He entitled this lecture ‘Art, truth and politics’. In it he made clear that driving his contempt for the majority of politicians was their contempt for the search for truth and the language that such a search produces and requires. The language of politicians, Pinter argued, ‘is a language which keeps thought at bay’. To maintain their power, ‘it is essential,’ he continued, ‘that people remain in ignorance, that they live in ignorance of the truth, even the truth of their own lives.’
He turned his anger at the ‘vast tapestry of lies’ that consequently surrounds us into a fierce determination to unravel the stitching and reach the truth beneath it. His determination was infectious, inspiring and immensely practical. Red Pepper probably would not exist without it. In its difficult early days, he made our first editor Denise Searle and I feel that, however mad it seemed at the time (the mid 1990s, when neoliberal politics seemed the permanent order of the day), we had to make the magazine work – and that we could.
Financial support was the least of it, though he was generous when others dismissed the project as fantasy.

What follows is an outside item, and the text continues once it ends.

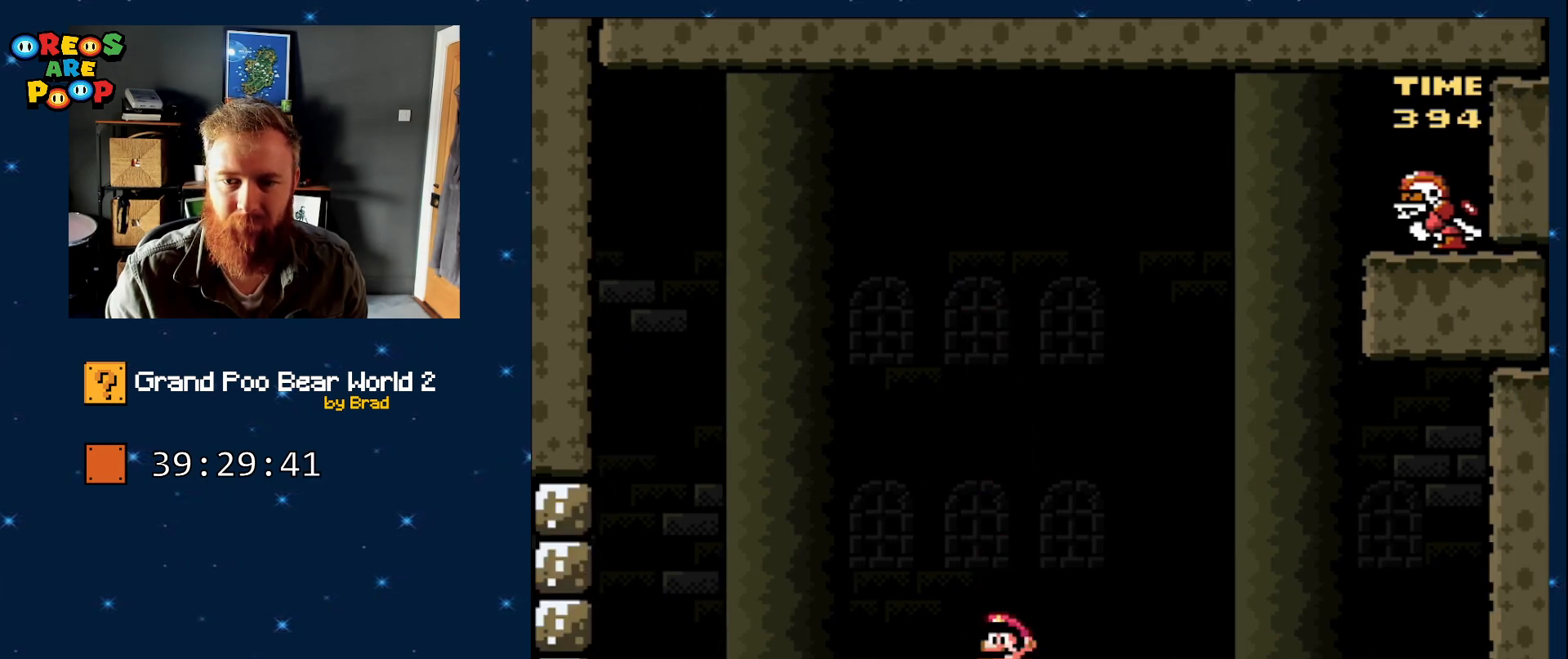
{"buttons": ["Y", "DPAD_LEFT"], "events": [[17, "DPAD_LEFT", "down"], [67, "Y", "down"]]}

He gave us ideas, opened his address book, even rallied his friends when New Labour tried (unsuccessfully) to ban us from the party conference. Occasionally he wrote, always with a forceful lucidity that demonstrated what it means to choose words that fire up thought rather than suffocate it.
We’ll miss the eagerness of his collaboration; and we’ll miss his powerful but restrained presence, whether at a party or bringing new energy to a somewhat bedraggled AGM. But we share a vision on which we are ever more determined to work.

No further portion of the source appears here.